= Supplied text =
--- Start ---

The Death Coach of Ballyduff

The Death Coach (Cóiste Bodhar) in Irish Folklore

The story of the death coach of Ballyduff is from Irish folklore about one man’s freighting experience of seeing the Cóiste Bodhar.

The Cóiste Bodhar (death coach)

All over Ireland not only do we listen for the sounds of a Banshee we will also be on the lookout (fearfully so) for the Cóiste Bodhar, the Irish for deaf or silent coach or more commonly known as the death coach.

It is said that if death is upon us or someone we know, mainly a family member, then it cannot return from whence it’s been sent without a passenger.

The Cóiste Bodhar

 Cóiste Bodhar in Darby O’ Gill & the Little People

The most famous film version of the Cóiste Bodhar is of course from the magnificent Darby O’ Gill and the Little People when King Brian tricks Darby into leaving the Cóiste Bodhar. Still to this day I cannot hear the term Cóiste Bodhar without conjuring up images of the Dullahan (headless horseman) calling to Darby to enter the death coach from that film.

All over Ireland you will hear tales a plenty of the death coach but this particular story takes place in Ballyduff. It actually came via a correspondence from Clonmel who sent it to a Mr. T.C Croker who included it in his book Fairy Legends of Southern Ireland.

The death coach in Ballyduff

One fine summer afternoon Michael Noonan was walking into Ballyduff to collect a pair of brogues (shoes) he had left with the cobbler (shoemaker/mender). His way took him on the tow path alongside the river past the now derelict Hanlon’s Mill.

To Michael’s surprise he could hear, as clear as a bell, the sounds of the huntsmen and hounds at full cry even though he knew this couldn’t be true as the Duhallow Hounds ( formed in 1745 they are the oldest continuous hunt hounds in Ireland) were in a totally different area.

Fear took the place of Michael’s surprise when he heard the unmistakable ‘clack – clack’ of the mill’s mechanism working as it had been deserted years previously. He ran, as though the hounds were chasing him, all the way into Ballyduff.

--- End ---

= Tasks for this exercise =
(1) According to the death coach text, what was Michael Noonan going into Ballyduff to collect?
(2) Carry on the Ballyduff death coach story from its last sentence.

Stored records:
--- Start ---

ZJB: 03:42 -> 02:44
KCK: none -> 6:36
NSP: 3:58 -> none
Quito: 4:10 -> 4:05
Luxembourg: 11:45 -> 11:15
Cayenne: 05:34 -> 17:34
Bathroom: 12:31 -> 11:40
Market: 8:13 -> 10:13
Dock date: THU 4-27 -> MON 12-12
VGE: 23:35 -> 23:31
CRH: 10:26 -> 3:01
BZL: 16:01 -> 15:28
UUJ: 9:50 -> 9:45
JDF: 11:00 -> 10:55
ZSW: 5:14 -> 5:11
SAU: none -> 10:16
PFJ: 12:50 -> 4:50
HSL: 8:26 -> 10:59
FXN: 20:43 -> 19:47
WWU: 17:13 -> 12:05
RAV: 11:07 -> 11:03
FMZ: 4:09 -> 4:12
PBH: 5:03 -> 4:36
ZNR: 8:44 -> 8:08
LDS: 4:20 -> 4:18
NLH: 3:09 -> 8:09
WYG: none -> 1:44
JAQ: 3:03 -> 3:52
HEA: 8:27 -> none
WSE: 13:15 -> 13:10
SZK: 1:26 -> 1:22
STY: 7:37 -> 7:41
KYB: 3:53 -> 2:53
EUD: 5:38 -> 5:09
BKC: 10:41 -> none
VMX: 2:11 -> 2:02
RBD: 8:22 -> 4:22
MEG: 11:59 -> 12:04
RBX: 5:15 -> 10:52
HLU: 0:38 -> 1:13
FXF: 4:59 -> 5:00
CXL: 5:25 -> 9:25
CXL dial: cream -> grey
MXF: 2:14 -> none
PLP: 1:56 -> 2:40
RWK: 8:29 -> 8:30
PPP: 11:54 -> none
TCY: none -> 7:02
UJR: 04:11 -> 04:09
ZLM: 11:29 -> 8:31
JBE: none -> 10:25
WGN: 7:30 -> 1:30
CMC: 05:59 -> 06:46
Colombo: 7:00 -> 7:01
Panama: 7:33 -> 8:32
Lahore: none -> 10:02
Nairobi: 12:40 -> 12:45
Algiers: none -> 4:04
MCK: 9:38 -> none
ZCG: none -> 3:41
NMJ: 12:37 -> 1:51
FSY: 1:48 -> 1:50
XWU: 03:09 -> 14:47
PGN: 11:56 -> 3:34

--- End ---

= Exercise responses =
(1) A pair of brogues he had left with the cobbler.

(2)
Upon reaching the cobblers a breathless but relieved Michael met his old friend and neighbour Darby Haynes. Darby was a carrier by trade and as he was wishing to wait for his nephew to get to town and no doubt wanting to wait in the pub he asked Michael to take his horse and cart home. Michael was only too happy to do so as he certainly didn’t fancy the walk home past Hanlon’s Mill especially as it was getting dark soon.

The dark, as it turned out, was to be the least of Michael’s worries that night. The moon rose full and bright clearly lighting the road so Michael knowing that the horse had, had a hard day’s work drove slowly home. Settling comfortably back in his seat up in the cart Michael lazily watched the reflection of the moon in the river letting the old horse lead the way.

Suddenly Michael sat bolt upright as the moons reflection disappeared it was a cloudless sky so where had a cloud come from? What Michael saw next turned his blood to ice, looking round he saw a large black coach draw silently alongside him. The coachman and the six coal-like horses were all draped in black and as this were not terrifying enough they were all headless.

The coach quickly came abreast and passed the frightened Michael, the coachman laying his whip soundlessly across the backs of the horses disappearing as quickly as it had came into view.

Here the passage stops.